◆ EXERCISE TASK A:
In the profile of Rajiv Jain, what job does his wife hold?

◆ DOCUMENT:
* Start *

By Meredith Alexander Kunz, Adobe Research
Senior Research Scientist Rajiv Jain knows the pain of being surrounded by mountains of information, buried deep inside unstructured documents and media.
Before joining Adobe Research, Jain worked for the Department of Defense (DoD), first as an undergraduate intern, then as a network and forensic analyst. Finding relevant nuggets of intelligence amidst the noise proved a challenge, not just for Jain but for many colleagues. “It was painful for me to see analysts being overwhelmed when much of their daily work could be automated,” he recalls.
The stakes were high in an agency dependent on accurate information, so Jain began a brainstorm that would eventually lead him to a future at Adobe: Could computer vision and artificial intelligence help us understand what we need to know from a set of documents and media without having to examine them piece by piece?
To answer this question, Jain became a researcher. At DoD, he leveraged computer vision to design large-scale retrieval systems and build early cloud computing systems. His interests led him to pursue a PhD at the University of Maryland, College Park, where he dug deeper into document intelligence research. In 2018, after earning his PhD at the intersection of computer vision and document retrieval/analysis, and then consulting for DARPA on media forensics, Jain joined Adobe Research’s Maryland lab focused on document intelligence.
From analyzing national intelligence data to advancing the latest AI models, Jain has made headway into our complicated relationship with documents. We asked him a few questions to learn more.
How do you pick research problems to work on?
I’ve always been motivated by going after real-world problems. I am a very practical person, and I like to work on problems where I can actually see a use case. I have observed that new technologies do not always make their way from state-of-the-art research to the people who need them most. In my research work, I think: If I can at least solve one problem for one person, that’s good, and hopefully many people will benefit.
What are you working on now, and who are you trying to help?
My main focus now is bringing intelligence into contracts and the signing process. My wife is a contracting officer, and I can see that new technologies could help her and her colleagues.
For example, we have worked on an experimental tool that could take advantage of the structure of a document—its titles, headers, italics, and more. Our system learns from that structure, and it enables us to tailor our natural language models to a specific kind of document.

* End *

◆ EXERCISE TASK B:
Copy out the listing word for word, starting with its very first line and going on through the line with "habitat: Plains", including that line.

◆ PROVIDED INFORMATION:
* Start *

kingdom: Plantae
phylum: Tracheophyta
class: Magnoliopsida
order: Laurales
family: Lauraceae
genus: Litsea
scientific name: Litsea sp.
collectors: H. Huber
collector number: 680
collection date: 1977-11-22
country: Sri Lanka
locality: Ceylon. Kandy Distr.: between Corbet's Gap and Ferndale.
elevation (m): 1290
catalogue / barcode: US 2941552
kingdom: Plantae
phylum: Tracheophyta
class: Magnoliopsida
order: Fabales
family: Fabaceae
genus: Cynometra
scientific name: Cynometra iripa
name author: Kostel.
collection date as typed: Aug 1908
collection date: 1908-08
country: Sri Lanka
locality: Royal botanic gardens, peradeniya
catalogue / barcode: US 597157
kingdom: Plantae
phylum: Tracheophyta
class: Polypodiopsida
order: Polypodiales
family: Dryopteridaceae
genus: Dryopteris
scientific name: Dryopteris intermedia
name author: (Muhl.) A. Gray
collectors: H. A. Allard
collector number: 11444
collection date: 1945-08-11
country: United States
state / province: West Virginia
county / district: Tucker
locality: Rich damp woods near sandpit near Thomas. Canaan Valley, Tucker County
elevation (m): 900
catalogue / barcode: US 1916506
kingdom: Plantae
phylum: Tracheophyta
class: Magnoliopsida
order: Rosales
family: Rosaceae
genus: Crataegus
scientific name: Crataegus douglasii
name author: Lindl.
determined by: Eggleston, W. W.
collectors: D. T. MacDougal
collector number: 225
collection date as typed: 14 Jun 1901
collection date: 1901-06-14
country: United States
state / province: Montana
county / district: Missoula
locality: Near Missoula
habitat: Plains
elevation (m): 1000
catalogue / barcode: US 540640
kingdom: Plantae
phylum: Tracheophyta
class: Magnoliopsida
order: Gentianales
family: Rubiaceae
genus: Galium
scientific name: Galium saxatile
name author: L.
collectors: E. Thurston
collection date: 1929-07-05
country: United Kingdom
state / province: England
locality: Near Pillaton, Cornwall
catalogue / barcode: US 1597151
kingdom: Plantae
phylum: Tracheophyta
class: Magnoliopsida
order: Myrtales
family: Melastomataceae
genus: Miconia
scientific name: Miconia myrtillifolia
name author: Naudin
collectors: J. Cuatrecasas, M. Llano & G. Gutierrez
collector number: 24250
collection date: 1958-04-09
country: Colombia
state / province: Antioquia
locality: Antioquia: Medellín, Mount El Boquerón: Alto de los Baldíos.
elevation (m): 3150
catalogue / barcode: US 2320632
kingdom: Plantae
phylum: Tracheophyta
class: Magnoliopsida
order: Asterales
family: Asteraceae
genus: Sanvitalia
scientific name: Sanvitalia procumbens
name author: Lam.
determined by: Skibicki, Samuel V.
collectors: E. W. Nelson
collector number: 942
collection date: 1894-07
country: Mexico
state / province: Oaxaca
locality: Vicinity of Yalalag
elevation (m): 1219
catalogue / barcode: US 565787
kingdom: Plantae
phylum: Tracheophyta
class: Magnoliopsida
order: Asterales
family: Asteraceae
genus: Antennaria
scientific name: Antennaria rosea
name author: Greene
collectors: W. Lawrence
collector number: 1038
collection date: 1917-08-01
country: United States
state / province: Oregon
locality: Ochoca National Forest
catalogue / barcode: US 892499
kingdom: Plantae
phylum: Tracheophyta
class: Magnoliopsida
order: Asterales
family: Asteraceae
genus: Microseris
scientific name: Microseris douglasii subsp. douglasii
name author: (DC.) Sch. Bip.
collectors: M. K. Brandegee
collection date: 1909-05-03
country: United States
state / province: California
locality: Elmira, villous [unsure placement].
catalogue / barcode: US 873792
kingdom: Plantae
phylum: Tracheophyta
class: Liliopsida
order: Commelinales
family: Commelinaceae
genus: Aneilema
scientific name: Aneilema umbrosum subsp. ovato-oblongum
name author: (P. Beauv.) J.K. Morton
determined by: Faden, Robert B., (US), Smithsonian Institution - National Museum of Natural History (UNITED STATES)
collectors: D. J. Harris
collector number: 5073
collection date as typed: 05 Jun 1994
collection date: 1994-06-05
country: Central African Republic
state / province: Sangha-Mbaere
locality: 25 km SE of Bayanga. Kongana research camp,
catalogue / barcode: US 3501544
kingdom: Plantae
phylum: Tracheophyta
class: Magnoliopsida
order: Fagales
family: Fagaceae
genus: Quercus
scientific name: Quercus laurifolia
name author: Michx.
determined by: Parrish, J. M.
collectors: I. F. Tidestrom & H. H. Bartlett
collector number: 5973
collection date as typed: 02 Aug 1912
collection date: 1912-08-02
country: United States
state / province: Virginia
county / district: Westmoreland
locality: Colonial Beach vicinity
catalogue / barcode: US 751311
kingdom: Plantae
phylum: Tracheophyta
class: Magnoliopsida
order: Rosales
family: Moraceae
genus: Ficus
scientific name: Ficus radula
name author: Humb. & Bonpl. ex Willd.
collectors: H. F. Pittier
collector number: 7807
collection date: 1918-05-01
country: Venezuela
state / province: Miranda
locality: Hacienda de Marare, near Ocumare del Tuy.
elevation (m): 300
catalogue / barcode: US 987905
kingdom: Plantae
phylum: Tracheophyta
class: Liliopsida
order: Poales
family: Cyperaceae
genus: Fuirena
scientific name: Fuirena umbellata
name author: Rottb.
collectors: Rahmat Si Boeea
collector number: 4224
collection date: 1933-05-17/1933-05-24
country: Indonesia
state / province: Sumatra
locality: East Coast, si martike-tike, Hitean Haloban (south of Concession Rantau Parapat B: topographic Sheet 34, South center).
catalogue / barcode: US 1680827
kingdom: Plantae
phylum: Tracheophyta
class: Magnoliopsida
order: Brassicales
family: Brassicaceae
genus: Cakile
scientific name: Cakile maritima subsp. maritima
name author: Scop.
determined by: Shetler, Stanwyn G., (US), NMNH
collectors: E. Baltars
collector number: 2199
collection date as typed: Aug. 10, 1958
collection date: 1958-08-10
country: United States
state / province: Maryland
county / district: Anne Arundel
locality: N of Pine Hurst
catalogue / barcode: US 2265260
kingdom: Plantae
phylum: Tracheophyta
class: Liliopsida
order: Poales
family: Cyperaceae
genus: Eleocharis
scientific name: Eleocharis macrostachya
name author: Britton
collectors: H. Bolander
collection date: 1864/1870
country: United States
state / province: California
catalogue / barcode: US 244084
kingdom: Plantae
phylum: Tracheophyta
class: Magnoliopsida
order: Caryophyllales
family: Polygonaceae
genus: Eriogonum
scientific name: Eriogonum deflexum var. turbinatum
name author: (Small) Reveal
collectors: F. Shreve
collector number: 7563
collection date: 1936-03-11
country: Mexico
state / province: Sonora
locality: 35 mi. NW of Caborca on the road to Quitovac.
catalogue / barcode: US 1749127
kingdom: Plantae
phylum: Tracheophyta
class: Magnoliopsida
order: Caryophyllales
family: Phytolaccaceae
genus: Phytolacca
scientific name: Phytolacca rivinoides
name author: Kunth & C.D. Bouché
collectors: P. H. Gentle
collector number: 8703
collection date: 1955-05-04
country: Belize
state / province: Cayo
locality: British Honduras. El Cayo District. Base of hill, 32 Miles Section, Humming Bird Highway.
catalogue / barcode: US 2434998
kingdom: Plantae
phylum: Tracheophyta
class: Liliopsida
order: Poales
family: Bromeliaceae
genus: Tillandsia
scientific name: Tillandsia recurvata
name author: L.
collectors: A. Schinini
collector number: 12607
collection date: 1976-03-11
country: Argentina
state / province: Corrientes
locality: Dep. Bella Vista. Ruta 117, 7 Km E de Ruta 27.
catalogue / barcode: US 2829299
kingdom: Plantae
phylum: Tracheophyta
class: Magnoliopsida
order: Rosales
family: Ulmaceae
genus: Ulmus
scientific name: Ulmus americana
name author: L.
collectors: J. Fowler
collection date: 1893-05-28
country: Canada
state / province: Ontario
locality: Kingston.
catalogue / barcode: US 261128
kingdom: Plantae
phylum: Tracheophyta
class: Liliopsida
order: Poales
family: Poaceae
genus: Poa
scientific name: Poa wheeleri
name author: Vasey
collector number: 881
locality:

* End *

◆ TASK RESPONSE A:
She is a contracting officer.

◆ TASK RESPONSE B:
kingdom: Plantae
phylum: Tracheophyta
class: Magnoliopsida
order: Laurales
family: Lauraceae
genus: Litsea
scientific name: Litsea sp.
collectors: H. Huber
collector number: 680
collection date: 1977-11-22
country: Sri Lanka
locality: Ceylon. Kandy Distr.: between Corbet's Gap and Ferndale.
elevation (m): 1290
catalogue / barcode: US 2941552
kingdom: Plantae
phylum: Tracheophyta
class: Magnoliopsida
order: Fabales
family: Fabaceae
genus: Cynometra
scientific name: Cynometra iripa
name author: Kostel.
collection date as typed: Aug 1908
collection date: 1908-08
country: Sri Lanka
locality: Royal botanic gardens, peradeniya
catalogue / barcode: US 597157
kingdom: Plantae
phylum: Tracheophyta
class: Polypodiopsida
order: Polypodiales
family: Dryopteridaceae
genus: Dryopteris
scientific name: Dryopteris intermedia
name author: (Muhl.) A. Gray
collectors: H. A. Allard
collector number: 11444
collection date: 1945-08-11
country: United States
state / province: West Virginia
county / district: Tucker
locality: Rich damp woods near sandpit near Thomas. Canaan Valley, Tucker County
elevation (m): 900
catalogue / barcode: US 1916506
kingdom: Plantae
phylum: Tracheophyta
class: Magnoliopsida
order: Rosales
family: Rosaceae
genus: Crataegus
scientific name: Crataegus douglasii
name author: Lindl.
determined by: Eggleston, W. W.
collectors: D. T. MacDougal
collector number: 225
collection date as typed: 14 Jun 1901
collection date: 1901-06-14
country: United States
state / province: Montana
county / district: Missoula
locality: Near Missoula
habitat: Plains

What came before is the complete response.